DLKP safe and effective to treat keratoconus, preserve endothelium

September 11, 2005

Lisbon, Portugal - Deep lamellar keratoplasty (DLKP) while exposing Descemet’s membrane seems safe and effective to correct keratoconus, according to Mohamed Alaa El-Danasoury, MD.

Lisbon, Portugal - Deep lamellar keratoplasty (DLKP) while exposing Descemet’s membrane seems safe and effective to correct keratoconus, according to Mohamed Alaa El-Danasoury, MD.

DLKP is an alternative to penetrating keratoplasty, which provides good visual acuity outcomes but has a major disadvantage of slow visual recovery and interface complications, he said.

Dr.

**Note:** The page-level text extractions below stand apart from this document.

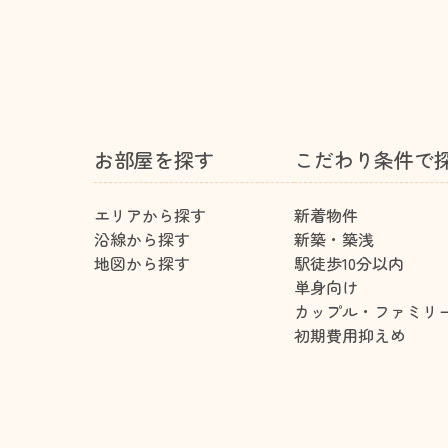
お部屋を探す
こだわり条件で
エリアから探す
新着物件
沿線から探す
新築・築浅
地図から探す
駅徒歩10分以内
単身向け
カップル・ファミリ
初期費用抑えめ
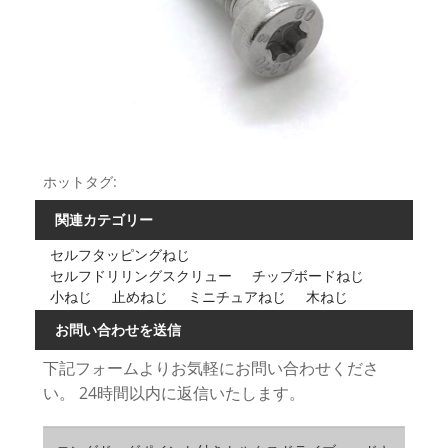
ホットタグ:
関連カテゴリー
セルフタッピングねじ
セルフドリリングスクリュー
チップボードねじ
小ねじ
止めねじ
ミニチュアねじ
木ねじ
お問い合わせを送信
下記フォームよりお気軽にお問い合わせくださ
い。 24時間以内に返信いたします。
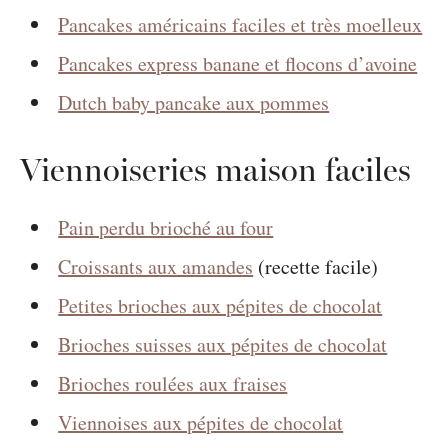
Pancakes américains faciles et très moelleux
Pancakes express banane et flocons d’avoine
Dutch baby pancake aux pommes
Viennoiseries maison faciles
Pain perdu brioché au four
Croissants aux amandes
(recette facile)
Petites brioches aux pépites de chocolat
Brioches suisses aux pépites de chocolat
Brioches roulées aux fraises
Viennoises aux pépites de chocolat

El-Danasoury and colleagues from the Magrabi Eye Hospital, Jeddah, Saudi Arabia, reported on their results with this new procedure that was used to treat keratoconus in 50 patients. The patients underwent DLKP with injection of an air bubble in the pre-Descemet’s membrane plane. Injection of an air bubble facilitates lamellar dissection, Dr. El-Danasoury explained Sunday at the European Society of Cataract and Refractive Surgeons meeting.

“The air bubble is injected as deep as possible into the stroma. The goal is to push the air bubble between Descemet’s membrane and the deep stroma,” he said. “A paracentesis is created to relieve the pressure. The bubble is punctured to allow the air to escape. A spatula is inserted through the same plane and any stromal fibers can be cut with blunt scissors.”

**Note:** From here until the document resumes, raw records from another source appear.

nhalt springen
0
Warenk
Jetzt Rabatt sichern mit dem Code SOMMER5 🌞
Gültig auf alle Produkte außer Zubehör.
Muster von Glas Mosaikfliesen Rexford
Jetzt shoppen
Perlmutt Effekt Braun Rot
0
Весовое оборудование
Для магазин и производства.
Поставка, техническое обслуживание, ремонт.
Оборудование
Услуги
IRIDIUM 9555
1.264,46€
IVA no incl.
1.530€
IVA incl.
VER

The air-bubble technique was used in 39 patients (78%); manual dissection was necessary in the other 11 patients (22%). One year after the surgery, 46 eyes (92%) were re-examined. In 37 eyes (80%), the spectacle-corrected visual acuity was 20/40 or better. Complications included a fixed dilated pupil (0.5%), irregular astigmatism in five eyes (10%), and temporary detachment of Descemet’s membrane in seven eyes (14%)-six of which resolved spontaneously and one required air injection. There was no endothelial rejection in any cases, Dr. El-Danasoury reported.

“With DLKP there is no endothelial rejection, the procedure is safer in high-risk cases, and the endothelium is preserved,” Dr. El-Danasoury explained. “The disadvantages are that the procedure is time-consuming and cannot be performed when there are breaks in Descemet’s membrane.”